One of Raman’s discoveries includes the relation between the frequency response of the violin and its quality. The frequency response curve is called ‘Raman curve’.
CV Raman's Family
Raman was married on 6 May 1907 to Lokasundari Ammal. They had two sons, Chandrashekhar and radio-astronomer Radhakrishnan. Raman was the paternal uncle of Subrahmanyan Chandrasekhar, who later won the Nobel Prize in Physics (1983) for his discovery of the Chandrasekhar limit in 1931 and for his subsequent work on the nuclear reactions necessary for stellar evolution.
Throughout his life, Raman developed an extensive personal collection of stones, minerals, and materials with interesting light-scattering properties, which he obtained from his world travels and as gifts. He often carried a small, handheld spectroscope to study specimens. These are on display at the Raman Research Institute, where he worked and taught.
CV Raman: Honours and awards
- He was elected a Fellow of the Royal Society early in his career (1924) and knighted in 1929. He resigned from the Fellowship of the Royal Society in 1968 for unrecorded reasons, the only Indian FRS ever to do so.
- In 1930 he won the Nobel Prize in Physics.
- In 1941 he was awarded the Franklin Medal.
- In 1954 he was awarded the Bharat Ratna.
- He was awarded the Lenin Peace Prize in 1957. In 1998, the American Chemical Society and Indian Association for the Cultivation of Science recognised Raman's discovery as an International Historic Chemical Landmark.
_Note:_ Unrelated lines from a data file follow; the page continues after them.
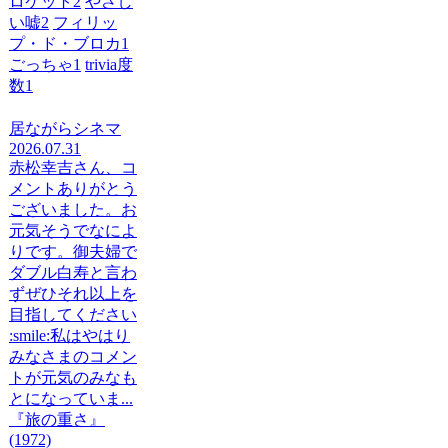
ロケット
2
やさし
い嘘
2
フィリッ
プ・ド・ブロカ
1
ごっちゃ
1
trivia度
数
1
居ながらシネマ
2026.07.31
赤松幸吉さん、コ
メントありがとう
ございました。お
元気そうでなによ
りです。御夫婦で
ダブル白寿と言わ
ずぜひそれ以上を
目指してください
:smile:私はやはり
みなさまのコメン
トが元気のみなも
とになっていま...
『旅の重さ』
(1972)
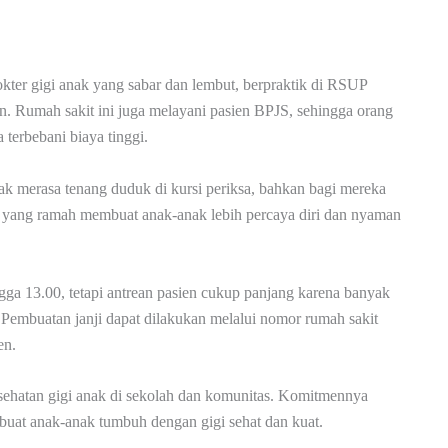
kter gigi anak yang sabar dan lembut, berpraktik di RSUP
. Rumah sakit ini juga melayani pasien BPJS, sehingga orang
 terbebani biaya tinggi.
ak merasa tenang duduk di kursi periksa, bahkan bagi mereka
a yang ramah membuat anak-anak lebih percaya diri dan nyaman
ngga 13.00, tetapi antrean pasien cukup panjang karena banyak
Pembuatan janji dapat dilakukan melalui nomor rumah sakit
en.
esehatan gigi anak di sekolah dan komunitas. Komitmennya
uat anak-anak tumbuh dengan gigi sehat dan kuat.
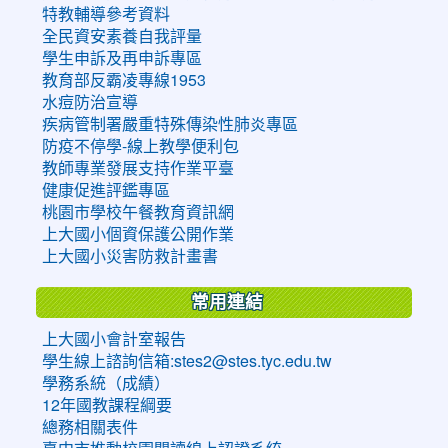
特教輔導參考資料
全民資安素養自我評量
學生申訴及再申訴專區
教育部反霸凌專線1953
水痘防治宣導
疾病管制署嚴重特殊傳染性肺炎專區
防疫不停學-線上教學便利包
教師專業發展支持作業平臺
健康促進評鑑專區
桃園市學校午餐教育資訊網
上大國小個資保護公開作業
上大國小災害防救計畫書
常用連結
上大國小會計室報告
學生線上諮詢信箱:stes2@stes.tyc.edu.tw
學務系統（成績）
12年國教課程綱要
總務相關表件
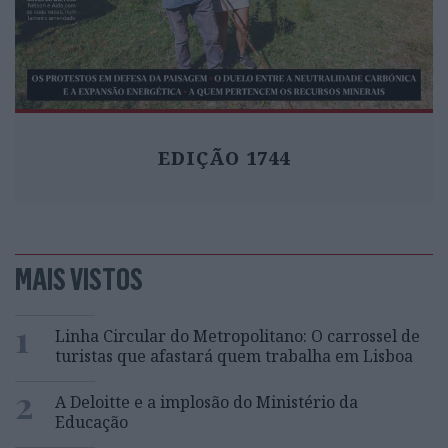
EDIÇÃO 1744
MAIS VISTOS
1
Linha Circular do Metropolitano: O carrossel de
turistas que afastará quem trabalha em Lisboa
2
A Deloitte e a implosão do Ministério da
Educação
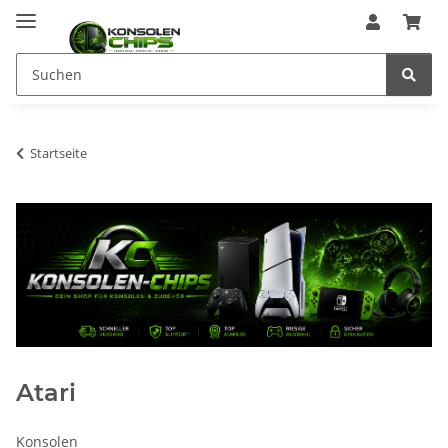
Startseite
Atari
Konsolen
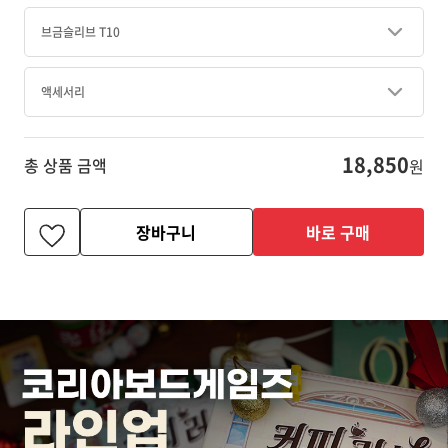
브금슬리브 T10
액세서리
18,850
총 상품 금액
원
장바구니
바로 구매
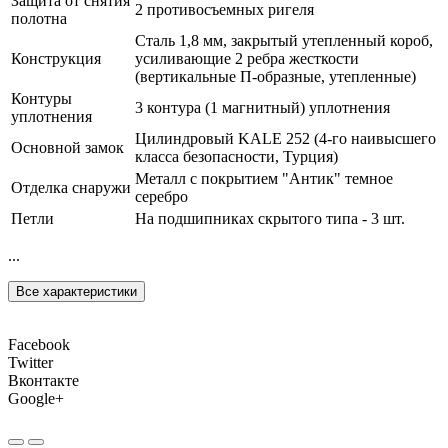
Защита от снятия
2 противосъемных ригеля
полотна
Сталь 1,8 мм, закрытый утепленный короб,
Конструкция
усиливающие 2 ребра жесткости
(вертикальные П-образные, утепленные)
Контуры
3 контура (1 магнитный) уплотнения
уплотнения
Цилиндровый KALE 252 (4-го наивысшего
Основной замок
класса безопасности, Турция)
Металл с покрытием "Антик" темное
Отделка снаружи
серебро
Петли
На подшипниках скрытого типа - 3 шт.
...
Все характеристики
Facebook
Twitter
Вконтакте
Google+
CV Raman's infamous rift with Pandit Nehru
It is said Raman used to resent then Prime Minister Jawaharlal Nehru for his take on science. He objected to Nehru’s policy of prioritising research only in state-owned institutes such as Atomic Research Establishment at Trombay, Mumbai, and the Council of Scientific and Industrial Research Laboratories, while universities were left to fend for themselves.
It is said Raman was so upset with Nehru’s policies that he smashed the Bharat Ratna medallion, India’s highest civilian award that he won in 1954 with a hammer.
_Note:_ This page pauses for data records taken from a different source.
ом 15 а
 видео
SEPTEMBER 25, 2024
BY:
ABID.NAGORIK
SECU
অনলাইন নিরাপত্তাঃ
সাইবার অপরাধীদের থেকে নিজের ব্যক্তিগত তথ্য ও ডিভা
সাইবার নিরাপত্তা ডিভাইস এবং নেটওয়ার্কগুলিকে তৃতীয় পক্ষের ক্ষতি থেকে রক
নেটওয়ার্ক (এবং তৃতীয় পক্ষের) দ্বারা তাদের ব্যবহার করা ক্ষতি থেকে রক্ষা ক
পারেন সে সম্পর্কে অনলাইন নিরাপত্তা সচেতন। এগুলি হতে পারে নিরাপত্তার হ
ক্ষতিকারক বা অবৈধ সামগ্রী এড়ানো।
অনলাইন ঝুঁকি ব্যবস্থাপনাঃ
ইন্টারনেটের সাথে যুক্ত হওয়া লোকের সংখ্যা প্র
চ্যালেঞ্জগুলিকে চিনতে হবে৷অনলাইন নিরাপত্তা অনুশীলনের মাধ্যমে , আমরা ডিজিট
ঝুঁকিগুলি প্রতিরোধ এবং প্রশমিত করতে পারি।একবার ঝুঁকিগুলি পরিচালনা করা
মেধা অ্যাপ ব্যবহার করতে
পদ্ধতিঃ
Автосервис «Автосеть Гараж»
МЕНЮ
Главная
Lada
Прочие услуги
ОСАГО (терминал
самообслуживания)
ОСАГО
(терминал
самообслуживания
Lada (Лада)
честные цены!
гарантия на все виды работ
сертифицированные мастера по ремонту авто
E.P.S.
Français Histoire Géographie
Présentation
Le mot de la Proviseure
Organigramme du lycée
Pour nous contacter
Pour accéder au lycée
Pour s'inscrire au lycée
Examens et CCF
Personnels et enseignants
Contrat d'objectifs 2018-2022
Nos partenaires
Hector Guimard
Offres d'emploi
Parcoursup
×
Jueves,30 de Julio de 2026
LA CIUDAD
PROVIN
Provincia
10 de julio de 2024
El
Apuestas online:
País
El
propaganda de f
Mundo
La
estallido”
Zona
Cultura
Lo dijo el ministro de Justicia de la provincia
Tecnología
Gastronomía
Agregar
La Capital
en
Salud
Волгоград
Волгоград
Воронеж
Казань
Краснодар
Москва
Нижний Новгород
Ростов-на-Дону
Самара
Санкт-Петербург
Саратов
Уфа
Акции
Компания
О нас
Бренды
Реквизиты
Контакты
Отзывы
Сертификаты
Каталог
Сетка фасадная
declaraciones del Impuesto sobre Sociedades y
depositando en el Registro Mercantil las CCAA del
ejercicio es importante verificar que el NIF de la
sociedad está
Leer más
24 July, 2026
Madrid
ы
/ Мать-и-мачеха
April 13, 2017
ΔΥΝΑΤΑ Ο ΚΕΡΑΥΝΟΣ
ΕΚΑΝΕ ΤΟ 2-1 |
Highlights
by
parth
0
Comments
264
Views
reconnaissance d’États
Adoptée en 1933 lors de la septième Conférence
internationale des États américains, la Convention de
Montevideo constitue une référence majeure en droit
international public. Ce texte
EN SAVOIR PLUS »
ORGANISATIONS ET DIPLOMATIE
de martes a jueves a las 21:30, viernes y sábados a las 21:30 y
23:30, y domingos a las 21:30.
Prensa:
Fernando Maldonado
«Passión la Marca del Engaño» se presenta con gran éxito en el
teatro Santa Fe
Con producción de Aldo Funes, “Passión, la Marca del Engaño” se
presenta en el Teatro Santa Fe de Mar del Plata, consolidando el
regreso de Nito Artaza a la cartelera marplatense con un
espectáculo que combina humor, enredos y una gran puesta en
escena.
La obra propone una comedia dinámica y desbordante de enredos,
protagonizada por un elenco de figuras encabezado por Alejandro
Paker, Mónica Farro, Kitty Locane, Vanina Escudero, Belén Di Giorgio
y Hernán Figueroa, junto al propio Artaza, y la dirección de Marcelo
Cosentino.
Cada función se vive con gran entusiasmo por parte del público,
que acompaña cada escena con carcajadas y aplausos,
Raman collaborated with his student K.S. Krishnan in his scientific experiments and together they coined the term the Raman Effect. However, Krishnan’s contribution to this discovery that earned Raman a Nobel Prize was rarely acknowledged.
Raman’s collaboration with Krishnan was said to have angered other scientists such as Meghnad Saha who was believed to be vying for the position Krishnan was occupying.
Raman was appointed the first Palit Professor of Physics at the University of Calcutta in 1917. In 1932, he quit this job and joined the Indian Institute of Science in Bangalore (now Bengaluru) as the head of the department of physics.
In 1948, he became the director of Raman Research Institute in Bangalore, a position he occupied until his death on 21 November 1970. Among the various awards and honours conferred upon him including a knighthood by the Royal Society, London (1929), Lenin Peace Prize (1957), Franklin Medal (1941), among others.
CV Raman's demise
In October 1970, Raman suddenly collapsed in his laboratory. He was rushed to the hospital and the doctors gave him four days to live. He survived and after a few days, he refused to stay in the hospital as he preferred to die in the gardens of his Institute surrounded by his followers.
Two days before Raman died, he told one of his former students, "Do not allow the journals of the Academy to die, for they are the sensitive indicators of the quality of science being done in the country and whether science is taking root in it or not." That evening, Raman met with the Board of Management of his Institute and discussed (from his bed) with them any proceedings with regards to the Institute's management. Raman died from natural causes on 21 November 1970.